Sep 22, 2016 | By Alec

3D printing and space, it seems like a natural combination. Space organizations from all across the world are already seeing zero-gravity 3D printing as a flexible solution for keeping aerospace transportation costs as low as possible. After all, sending a few basic 3D printable supplies into space is far less costly than sending each and every necessary item up. But just reaching space costs $10,000 per pound, so the Mission to Mars will likely be astoundingly expensive. But a group of Danish students might have a 3D printing solution called CosmoCrops. While fully embracing the 3D printing space exploration principle, they are looking to grow all those 3D printable materials – from food to drugs and plastics – in space using a custom coculturing system.

While still years away from becoming practical, the concept itself is fantastic. As Danish Professor of planetary biology Kai Finster from Aarhus University explains, bacteria could be the key. If programmed correctly, these single-celled organisms can theoretically produce the basic elements of everything around us, from screwdrivers to a steak. “But when you’re 50 million kilometers away from the Earth, you really want to be sure that it works. There are still lots of phases to test before it becomes a reality, but the students have come a long way and it’s really good,” Finster says.

So how does it work? Microalgae (cyanobacterium) can be programmed to harvest sunlight and produce sugars. Another bioengineered bacteria, Bacillus subtilis, will digest that sugar to produce whatever it has been programmed to manufacture – from plastics to vitamins and minerals and food. Those materials, in turn, can be 3D printed into basic equipment. “Our bacteria will help to make Astronauts baggage lighter,” says Joachim Larsen, one of the project’s students. “If you need a screwdriver, then you can grab a Petri dish filled with bacteria that can make bio-plastics and place the bacteria in a bio-reactor, where the sugar-producing cyanobacteria is already present. The bio-plastic bacteria use the sugar from cyanobacteria to produce bio-plastics that can then be used in a 3D-printer. And voila, you have your screwdriver.”
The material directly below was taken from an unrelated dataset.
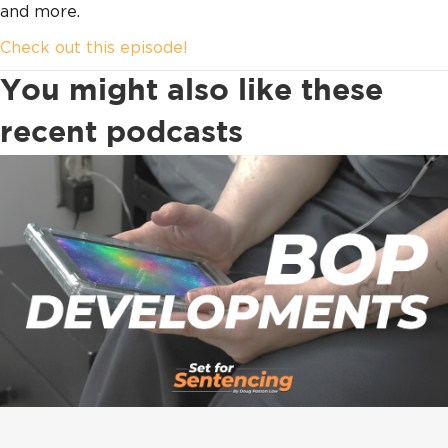
and more.
Check out this episode!
You might also like these
recent podcasts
CosmoCrops is perfect on paper because it needs so little equipment. “The development of better ways to exploit sunlight in the production of biomaterials can lead to more sustainable and diverse production methods, and to essential onsite production in remote areas like a Moon or Mars base,” the students write on their university website. They will be closely working with Professor Poul Erik Jensen, of the Copenhagen Plant Science Center, and Associate Professor of Plant Biochemistry Sotirios Kampranis as well, with astrobiology expertise coming from Associate Professor Morten Bo Madsen and master student Christina Toldbo.

What’s more, they are building on similar coculture systems developed right here on earth. But it is in space where such an approach can be most valuable and cost effective. “We ultimately wish to supply the International Space Station and future moon or Mars bases with more flexible bioreactors consisting of interchangeable cartridges allowing for onsite production of bioplastics and pharmaceutical compounds all from the same biological system,” the students say.
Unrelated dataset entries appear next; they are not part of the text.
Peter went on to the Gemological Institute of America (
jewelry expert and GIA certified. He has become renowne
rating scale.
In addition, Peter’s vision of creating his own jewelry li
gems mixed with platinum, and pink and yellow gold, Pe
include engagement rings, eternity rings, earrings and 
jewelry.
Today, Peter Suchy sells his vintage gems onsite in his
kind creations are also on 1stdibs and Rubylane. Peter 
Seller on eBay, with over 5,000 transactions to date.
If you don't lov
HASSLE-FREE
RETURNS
But it’s still a work-in-progress concept and the students hope to have a functioning coculture system in operation next month. Bacteria that can withstand space conditions could follow in 2018, but it will take years to develop all the strains of bacteria that can manufacture fats, carbs, proteins and everything else that makes up a single hamburger. Producing edible and tasty food will take even longer, but the students are very optimistic. “So long as you know the synthetic path and the chemical recipe for what you want the bacteria to produce, then in principle they can make anything, including food and medicine,” Larsen argues says.

Even if all that works, the students will still have to tackle to sunlight problem on Mars, which receives far less intense light than we do here on earth. While they thus have a huge challenge ahead of them, the CosmoCrops concept can certainly make a huge contribution to space exploration.